# VeloSwap 12 days away!



## LeNeige (Oct 10, 2005)

Buy your tickets now! I hear they're going to sell out this year. Can that even happen?

Also- bring your old tires, they're having a recycling drive by Jai Tire and Alchemy Goods will take old mountain bike inner tubes, but they have to be 26" and non-thorn resistant!


----------



## Mootsie (Feb 4, 2004)

*a secret*

I've got a secret about Veloswap that allows me to figure out how to get some of coolest stuff before I even set foot in the door. Can you figure it out? I enter when everyone does, but I know something that most don't eventhough the info is available to everyone. I'll post my answer on the 28th, if I feel generous.


----------



## germplayer (Jan 6, 2005)

*Let's hear it!*

It's the 31st


----------



## Mootsie (Feb 4, 2004)

germplayer said:


> It's the 31st


The object of the post was for people to guess and then I'd post the answer. No one seems to give a rip so the not so secret, secret lives on with me. Think about it. What would give you an advantage before you even walked in the door of a huge room filled with many vendors?


----------



## Bulldozer (Jul 31, 2003)

Mootsie said:


> The object of the post was for people to guess and then I'd post the answer. No one seems to give a rip so the not so secret, secret lives on with me. Think about it. What would give you an advantage before you even walked in the door of a huge room filled with many vendors?


Become a vendor......


----------



## Mootsie (Feb 4, 2004)

Bulldozer said:


> Become a vendor......


No, it doesn't cost anything and its available to anyone.
I'll give you another clue: you have to get it online.


----------



## Pablo (Jul 7, 2004)

Mootsie said:


> What would give you an advantage before you even walked in the door of a huge room filled with many vendors?

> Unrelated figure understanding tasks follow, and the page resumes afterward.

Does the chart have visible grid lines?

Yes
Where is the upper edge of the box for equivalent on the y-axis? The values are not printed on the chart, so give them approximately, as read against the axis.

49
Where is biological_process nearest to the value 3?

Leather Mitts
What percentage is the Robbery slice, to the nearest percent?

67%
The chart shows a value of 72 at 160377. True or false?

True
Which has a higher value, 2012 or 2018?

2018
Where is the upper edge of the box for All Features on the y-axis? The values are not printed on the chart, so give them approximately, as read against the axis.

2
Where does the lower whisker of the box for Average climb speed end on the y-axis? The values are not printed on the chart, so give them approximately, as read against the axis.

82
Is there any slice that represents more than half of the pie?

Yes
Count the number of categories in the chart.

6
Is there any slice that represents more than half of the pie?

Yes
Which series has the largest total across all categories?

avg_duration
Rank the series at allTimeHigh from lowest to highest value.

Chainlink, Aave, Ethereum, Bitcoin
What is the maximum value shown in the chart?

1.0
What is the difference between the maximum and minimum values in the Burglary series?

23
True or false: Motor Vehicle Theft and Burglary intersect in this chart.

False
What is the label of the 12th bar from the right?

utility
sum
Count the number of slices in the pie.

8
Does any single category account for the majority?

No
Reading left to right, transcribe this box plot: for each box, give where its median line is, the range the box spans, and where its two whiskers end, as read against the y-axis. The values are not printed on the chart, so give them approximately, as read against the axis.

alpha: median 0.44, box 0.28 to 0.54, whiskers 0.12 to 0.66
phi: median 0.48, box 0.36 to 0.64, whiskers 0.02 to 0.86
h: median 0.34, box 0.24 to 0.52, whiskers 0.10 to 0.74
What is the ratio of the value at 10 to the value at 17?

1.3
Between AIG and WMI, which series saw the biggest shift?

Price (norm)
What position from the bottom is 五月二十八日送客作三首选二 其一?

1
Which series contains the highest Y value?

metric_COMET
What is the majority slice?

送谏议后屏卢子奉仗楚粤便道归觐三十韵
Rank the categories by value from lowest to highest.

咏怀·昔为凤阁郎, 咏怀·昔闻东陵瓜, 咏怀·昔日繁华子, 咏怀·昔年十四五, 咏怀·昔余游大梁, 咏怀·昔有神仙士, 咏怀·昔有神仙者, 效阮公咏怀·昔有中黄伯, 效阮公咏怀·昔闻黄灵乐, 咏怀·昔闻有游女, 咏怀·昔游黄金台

A list of vendors . . . or a tazer.


----------



## fleck (Mar 25, 2005)

no clue mootsie

although a vendor pass is quite nice.
managed to score me an unused atmos helmet for 30$  

but even better sold 1k worth of stuff i wasn't using.
a few people got darn good deals on a few things of mine but getting rid of it was goal #1


----------



## Mootsie (Feb 4, 2004)

Pablo said:


> A list of vendors . . . or a tazer.


Bingo! Every vendor and where their booth is. I had 3 picked out and dashed directly to them. Within minutes all the good stuff was gone from their area leaving the scraps for the masses to follow. :thumbsup:


----------



## godot (Feb 3, 2004)

*i was going to guess*

a frontal lobotomy and fifth of jack before going in.


----------